START TEXT BLOCK

In placeboo/amplify: Forecasting Daily Time Seriers with Double Seasonal Patterns

I have leveraged more features to the Amplify Package. Now we release the updated version 0.2.0. The latest one update functions modify_pred, smooth_ts. find_adj_date, and select_model. For the first three functions, I have added a mode called weekday.sep = FALSE. If the weekday.sep = TRUE, one of the seasonal pattern is weekly and time series is implemented respectively according to their weekdays. In select_model, I have added cross validation option. See more details below.

knitr::opts_chunk$set(echo = TRUE, message = FALSE, warning = FALSE, fig.width = 12, fig.height = 6, cache = TRUE)

library(tidyverse)
library(forecast)
library(lubridate)
library(tictoc)

theme_set(theme_bw() + 
            theme(axis.text.x = element_text(color = "grey20", size = 18, face = "plain"),
                  axis.text.y = element_text(color = "grey20", size = 18, face = "plain"),
                  axis.title.x = element_text(color = "grey20", size =20, face = "bold"),
                  axis.title.y = element_text(color = "grey20", size = 20, face = "bold"),
                  legend.text = element_text(size = 18),
                  legend.title = element_text(size = 20, face = "bold"),
                  strip.text.x = element_text(size=18, face="bold")))

END TEXT BLOCK
START DATA LISTING

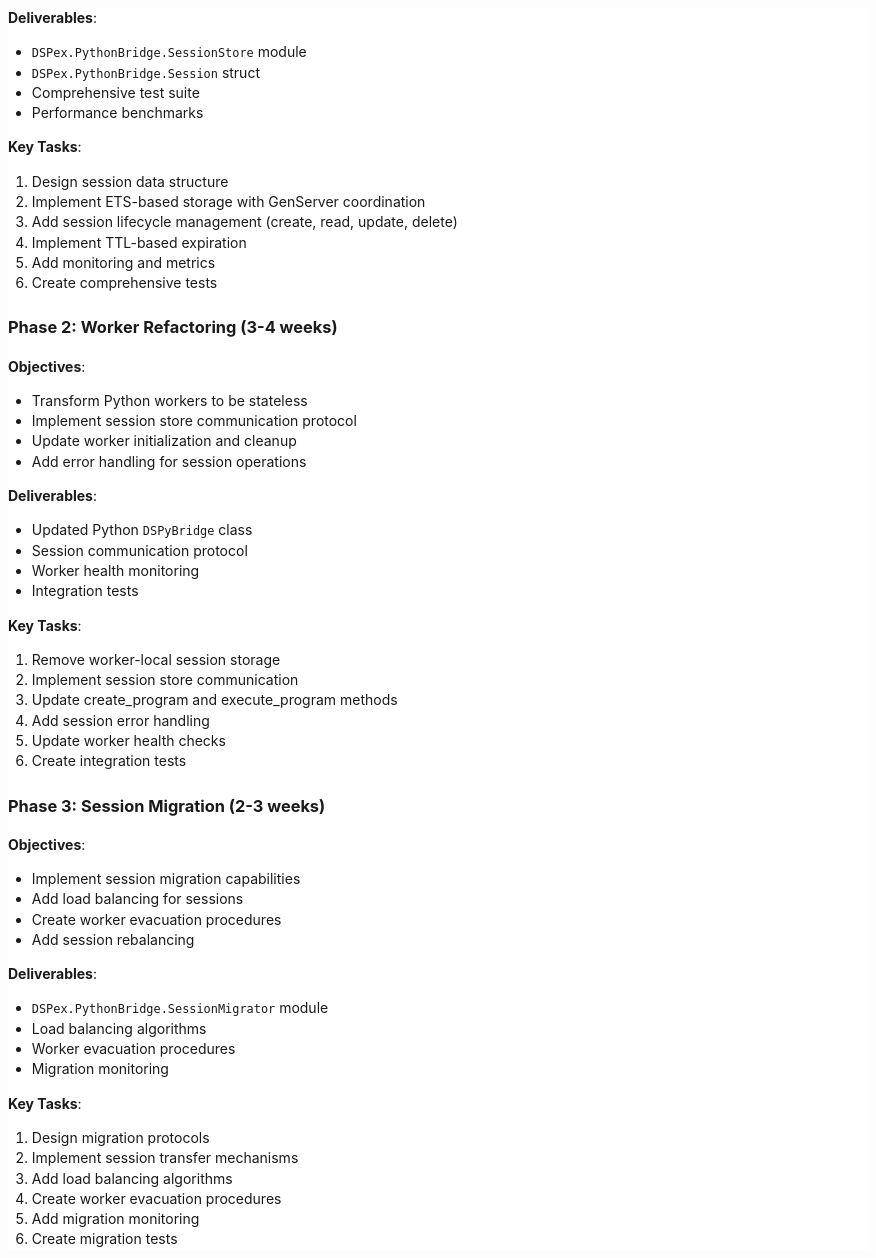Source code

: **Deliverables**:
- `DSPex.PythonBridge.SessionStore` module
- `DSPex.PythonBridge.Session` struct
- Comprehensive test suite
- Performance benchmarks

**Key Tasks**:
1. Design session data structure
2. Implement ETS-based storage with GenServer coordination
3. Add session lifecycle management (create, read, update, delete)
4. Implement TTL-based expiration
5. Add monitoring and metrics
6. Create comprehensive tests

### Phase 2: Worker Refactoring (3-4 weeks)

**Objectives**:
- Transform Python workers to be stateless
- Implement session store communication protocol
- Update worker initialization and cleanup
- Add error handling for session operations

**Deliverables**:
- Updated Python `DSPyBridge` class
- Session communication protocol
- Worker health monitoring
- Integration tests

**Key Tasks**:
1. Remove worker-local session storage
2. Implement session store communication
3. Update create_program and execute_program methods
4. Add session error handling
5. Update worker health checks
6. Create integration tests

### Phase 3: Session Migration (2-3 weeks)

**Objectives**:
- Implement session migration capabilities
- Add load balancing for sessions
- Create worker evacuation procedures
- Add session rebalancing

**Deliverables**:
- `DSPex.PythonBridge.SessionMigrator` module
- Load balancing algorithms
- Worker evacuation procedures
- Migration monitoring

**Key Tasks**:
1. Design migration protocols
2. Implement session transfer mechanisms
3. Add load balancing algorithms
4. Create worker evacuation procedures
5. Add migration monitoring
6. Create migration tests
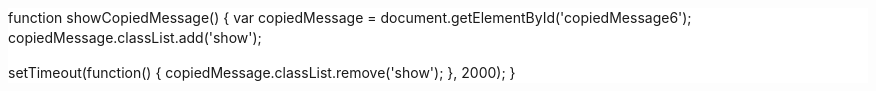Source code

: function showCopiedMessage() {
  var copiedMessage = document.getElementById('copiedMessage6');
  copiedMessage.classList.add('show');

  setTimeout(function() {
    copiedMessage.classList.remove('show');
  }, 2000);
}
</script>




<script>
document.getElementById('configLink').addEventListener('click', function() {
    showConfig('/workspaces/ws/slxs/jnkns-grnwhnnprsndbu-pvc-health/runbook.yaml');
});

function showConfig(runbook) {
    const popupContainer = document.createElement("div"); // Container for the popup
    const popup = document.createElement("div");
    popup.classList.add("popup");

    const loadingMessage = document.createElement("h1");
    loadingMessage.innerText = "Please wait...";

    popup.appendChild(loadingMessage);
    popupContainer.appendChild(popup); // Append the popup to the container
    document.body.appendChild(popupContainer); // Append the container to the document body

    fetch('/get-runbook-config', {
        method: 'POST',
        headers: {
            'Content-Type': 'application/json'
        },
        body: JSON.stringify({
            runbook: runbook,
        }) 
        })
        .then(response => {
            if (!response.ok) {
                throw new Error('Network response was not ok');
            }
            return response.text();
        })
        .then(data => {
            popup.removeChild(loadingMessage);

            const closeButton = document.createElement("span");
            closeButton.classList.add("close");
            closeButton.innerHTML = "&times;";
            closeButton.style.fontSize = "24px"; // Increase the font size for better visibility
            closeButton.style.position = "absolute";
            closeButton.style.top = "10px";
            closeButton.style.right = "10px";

END DATA LISTING

■ CHECK YOUR UNDERSTANDING:
1. Rewrite the part of the listing that opens with the line containing "### Phase 3: Session Migration (2-3 weeks)" and closes with the line containing "copiedMessage.classList.add('show');" as a numbered list, skipping blank lines and leaving out the pictures.
2. Write the next part of the post about the version 0.2.0 update to the amplify package, starting right after its final line.

■ OUTPUTS BY TASK:
1.
1. ### Phase 3: Session Migration (2-3 weeks)
2. **Objectives**:
3. - Implement session migration capabilities
4. - Add load balancing for sessions
5. - Create worker evacuation procedures
6. - Add session rebalancing
7. **Deliverables**:
8. - `DSPex.PythonBridge.SessionMigrator` module
9. - Load balancing algorithms
10. - Worker evacuation procedures
11. - Migration monitoring
12. **Key Tasks**:
13. 1. Design migration protocols
14. 2. Implement session transfer mechanisms
15. 3. Add load balancing algorithms
16. 4. Create worker evacuation procedures
17. 5. Add migration monitoring
18. 6. Create migration tests
19. Source code
20. : function showCopiedMessage() {
21.   var copiedMessage = document.getElementById('copiedMessage6');
22.   copiedMessage.classList.add('show');

2.
Our package is for double seasonal daily time seriers. Data features include outliers, variation increasing/decreasing, and double seasonality. We build multiplicative modeling for time series.

In this document, we explain how to use our R package.

To showing the steps, we forecast the some airline supporting tickets for FY20 as an example.

Install R package

Install the package from github

devtools::install_github("placeboo/amplify", force = TRUE)

We start from loading our package Amplify.

library(amplify)

We have support ticket from 2014-07-01 to 2018-06-10. A glimpse of the data:

load("data/ticket.RData")
tickets %>%
    filter(date < ymd(20140710))

In the package, we have a holiday data set. For forecasting, you can add your own holiday information. It should include the date and the name of the holidays. Have a look:

data("holiday")
head(holiday)

tickets = tickets %>%
  filter(date <= ymd(20190630))

Smoothing

The whole data set is our training set. We aim to predict the daily tickets from 2019-07-01 to 2020-06-30. First we detect the outiers and impute them with reasonable value.

smooth.ls = smooth_ts(data = tickets,
                      vars = c("date", "ticket"),
                      par = list(lambda = 1.5, s = 7),
                      weekday.sep = TRUE)

train.dat = cbind(tickets, smooth.ls$ts.dat)
head(train.dat)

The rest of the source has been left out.